Inverse spectral problems with incomplete knowledge of the spectrum
Phillips, David Paul
Doctor of Philosophy
To solve an inverse spectral problem, we try to discover an operator of a certain form that has a prescribed spectrum. In this thesis we proceed in two different settings, both times considering the potential function as the unknown part of the operator. In the first case, we consider symmetric matrices where the diagonal matrices are the potential functions to be found when we are required to produce a given partial list of eigenvalues. We begin with an investigation showing that given sufficiently many control parameters for our diagonal matrices, we may solve the inverse problem for an open dense set of matrices.
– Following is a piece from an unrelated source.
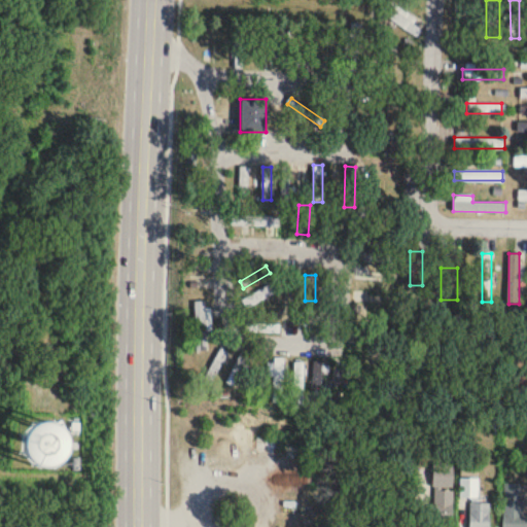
[(211,309),(205,309),(205,301),(196,301),(196,345),(204,345),(204,331),(211,331),(211,309)]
Then, following the work of K. P. Hadeler, we turn our attention to discovering a condition on a partial list of target eigenvalues so that we may employ a fixed point theorem to prove the existence of the required diagonal matrix. In the Sturm-Liouville setting, we restrict our potential function, V(x), to a space of step-functions with a finite number of coefficients controlling the heights of the steps. We find a condition on the list of target eigenvalues so that the list appears as a subset of the spectrum of the operator -d2dx2+V x acting on functions with Dirichlet boundary conditions on the interval [0, 1]. By using domain monotonicity and a standard comparison theorem for operators, we give an inductive argument proving the existence of the step-function coefficients. The key idea is to produce eigenvalues on the subintervals which approximate the eigenvalues on the whole interval, then demonstrating that the exact solution exists.